Pastor J. Stephen Fountain, Largs Church of the Nazarene

'Take Up your Cross'

This past Sunday, one of the things we talked about at LargsNaz was the way that Jesus (more than once) tells his followers in the gospel of Matthew to “take up their cross” and follow Him. And when he does so, Jesus is referring to what literally happened in crucifixions. And it is true that for many followers of Jesus, a literal crucifixion awaited them. History is filled with accounts of disciples of Jesus who were called upon to give that last full measure of devotion and become literal martyrs for the Kingdom.

But being executed is not the only way to give one’s life as a sacrifice. There are certainly those followers of Jesus who have had their lives cut short, but there are others who have lived long lives as martyrs, pouring out their lives each and every day in service to God and to others, setting aside their own agendas for the abundance of a life everlasting.

It’s important to be clear about what “taking up your cross” doesn’t mean, however. It does not mean avoiding or shunning life’s joys and blessings; it does not mean wrapping yourself in a dark, dour cloak of legalism and self-righteousness, and calling that “self-sacrifice.” It does not mean staying in an unhealthy relationship or a situation in which you are abused, and wearing that like a badge of honour as “your cross to bear.”

But what it DOES mean to take up your cross is to understand bravely that we are mortal. And in the face of that hard truth not to turn away in fear or despair, but to walk the road toward our inevitable death with intention and purpose and meaning in the hope of the resurrection. To lose one’s life in order to find.
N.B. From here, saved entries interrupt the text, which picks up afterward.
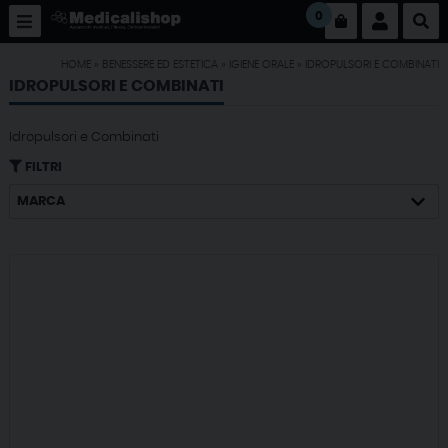
0
HOME
»
BENESSERE ED ESTETICA
»
IGIENE ORALE
»
IDROPULSORI E COMBINATI
IDROPULSORI E COMBINATI
Idropulsori e Combinati
FILTRI
MARCA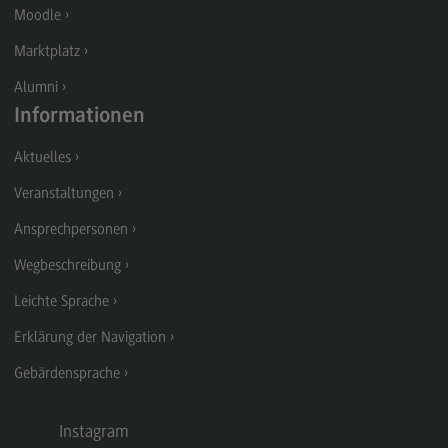
Moodle
Modulangebot
Marktplatz
Berufsperspektiven
Alumni
Kontakt
Informationen
Digital Business Management
Aktuelles
Digital Business Management
Veranstaltungen
Modulangebot
Ansprechpersonen
Berufsperspektiven
Wegbeschreibung
Kontakt
Leichte Sprache
Digitalisierung in der Sozialen Arbeit
Erklärung der Navigation
Digitalisierung in der Sozialen Arbeit
Gebärdensprache
Modulangebot
Berufsperspektiven
Instagram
Taking up one’s cross is not a call to live a life of pitiful resignation and morbidity. It is a call to Carpe Diem—to seize the day—to “redeem the time” as the Apostle Paul and John Wesley put it. Not to live lives of quiet desperation, not to be those who when they come to die find that they had not lived, but to be those who live lives of bold generosity, given over and spilled out for the sake of eternity. Jesus’ call remains today, “take up your cross and follow me”.